Абраксас страшно разозлился. «Что это за мужчина будет такой?», — сказал. Пытался даже шлепнуть его, но я не дала. Нет, мой Люциус никогда не должен узнать, что это такое, когда родитель бьет своё дитя. Никогда не будет этого, покуда я жива!».

Гермиона пролистнула ещё страницы, заметив, что почерк Реджины в какой-то момент изменился. Стал внезапно очень крупным, и совсем уже неровным. Всюду были кляксы.

«Сегодня приходил доктор, — строчки прыгали. — Прописал очередное лекарство. Так я устала от них. Так устала. Я так слаба и Люциус такой грустный, отчего я чувствую себя ужасно виноватой. Он же совсем ещё не понимает… Принёс сегодня мне бутончик розы и положил на мою подушку. Спросил, пойдём ли мы завтра к реке, смотреть на рыбок — так он любит всё живое. Так любопытен ко всему, что движется, прыгает, да щебечет. В нём и самом столько жизни! В отличие от меня… А как я могу объяснить ему, что не пойду с ним завтра смотреть рыбок, хотя и хочу? Ах, Мерлин, как хочу! Быть может, сильнее всего на свете, сильнее даже, чем жить… Просто бы смотреть с моим сыночком на рыбок.

А мой бедный Абраксас так переживает. Так он кричал вчера на доктора, страшно кричал, почём зря! Я ему объясняла, объясняла, а он только и делает, что запрещает мне говорить, да ходить… будто это меня спасёт, будто это продлит мне жизнь…».

Запись эта была последней, и Гермиона, утирая невольно проступившие на глазах слёзы, закрыла дневник, аккуратно положив его, вместе с засохшей розой и медальоном в коробку, и, забрав её с собой, медленно побрела прочь из библиотеки, на второй этаж, в их с Люциусом комнату.

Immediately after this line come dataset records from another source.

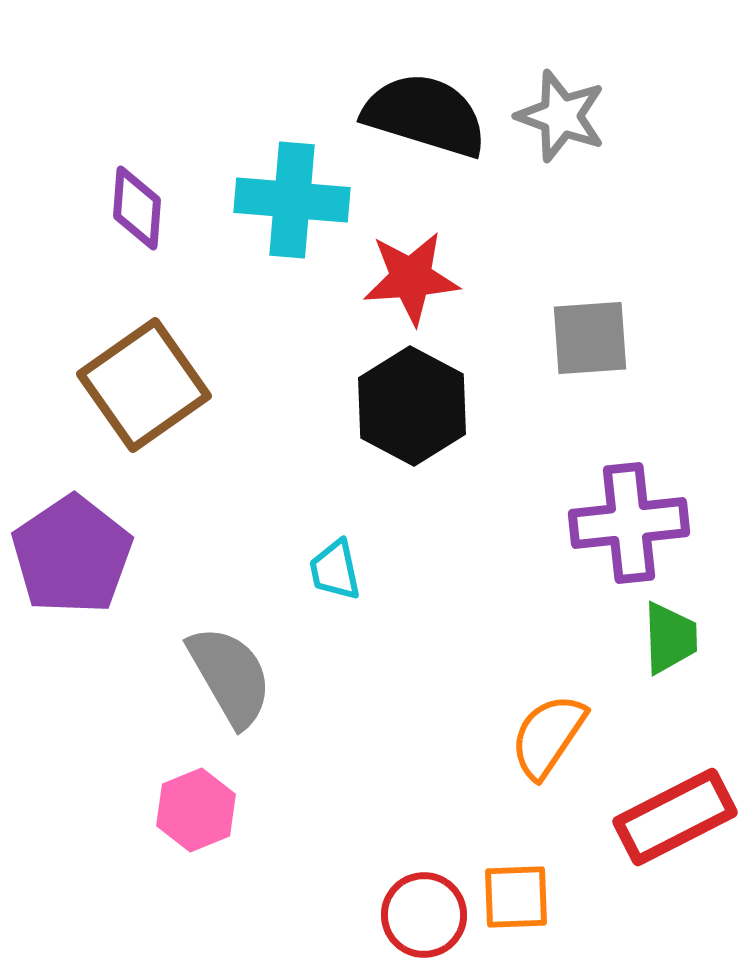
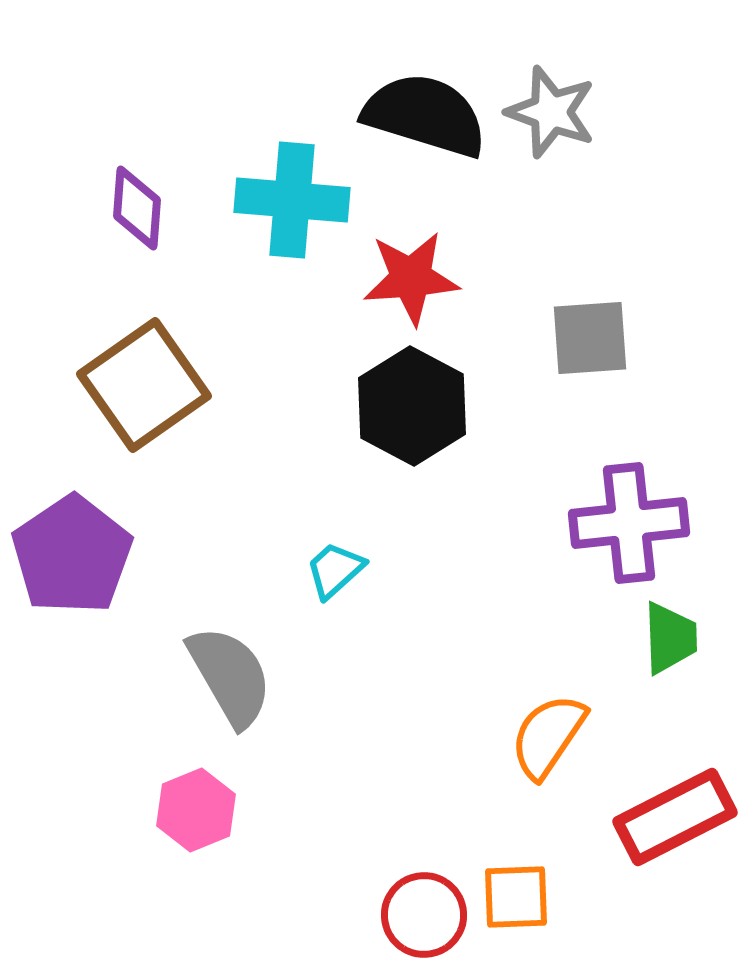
gray star: moved 10 px left, 4 px up
cyan trapezoid: rotated 60 degrees clockwise
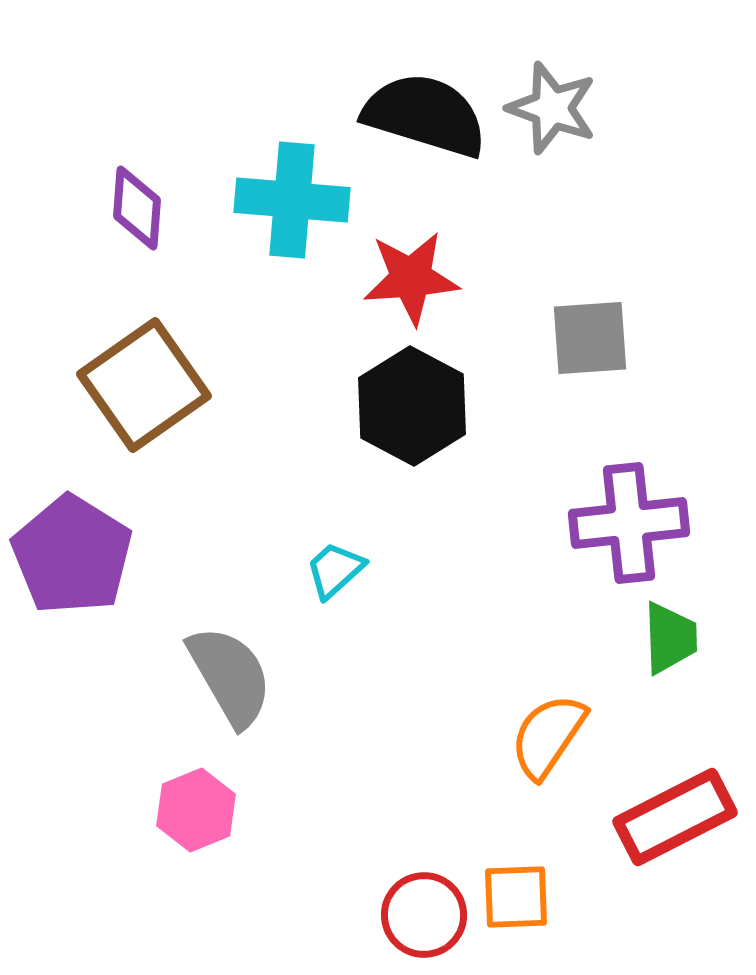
gray star: moved 1 px right, 4 px up
purple pentagon: rotated 6 degrees counterclockwise
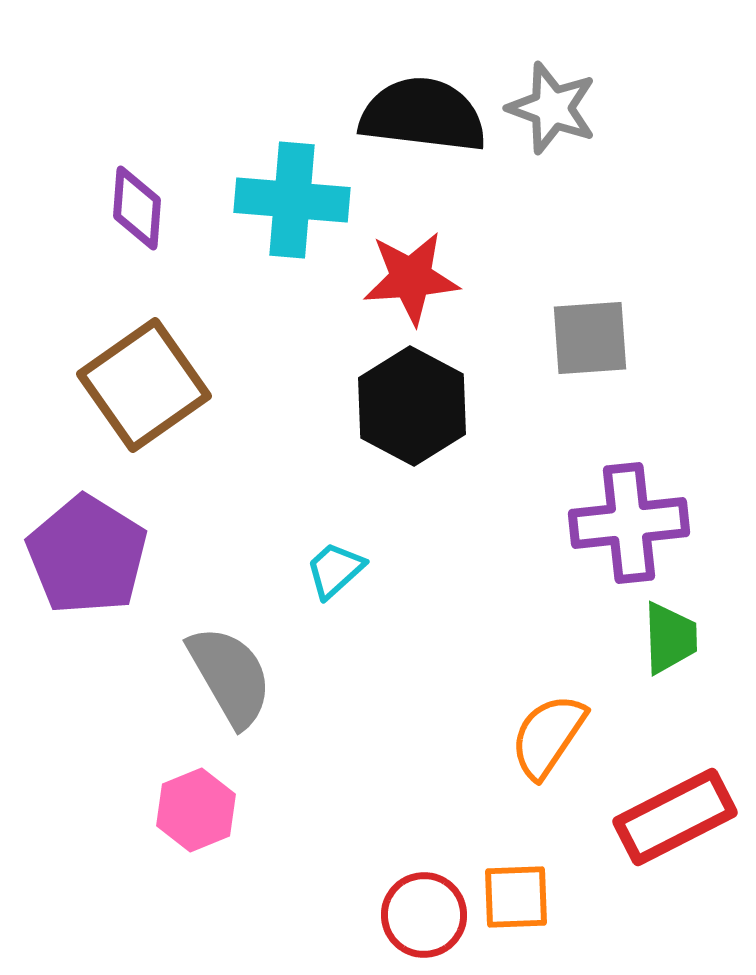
black semicircle: moved 2 px left; rotated 10 degrees counterclockwise
purple pentagon: moved 15 px right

Когда Гермиона тихо вошла туда — он всё также крепко спал, обнимая Розу, а потому, спрятав коробку в свой шкаф и сняв с плеча Люциуса Мими, она забралась на кровать, и, крепко-крепко прижавшись к нему, заснула.

***

Когда Гермиона открыла глаза, она не сразу поняла, наступило ли утро. Тучи на небе за ночь совсем сгустились. Ни Розы, ни Люциуса рядом не оказалось, а потому она встрепенулась и подскочила с кровати, опасаясь, что могла проспать… Проспать, возможно, их последнее совместное утро. Вскоре она, правда, расслышала голос Люциуса из комнаты Розы, а потому, осторожно приоткрыв дверь, заглянула туда. Люциус сидел в кресле, сжимая в объятьях заспанную ещё дочь, и та сонно обнимала его ручками за шею.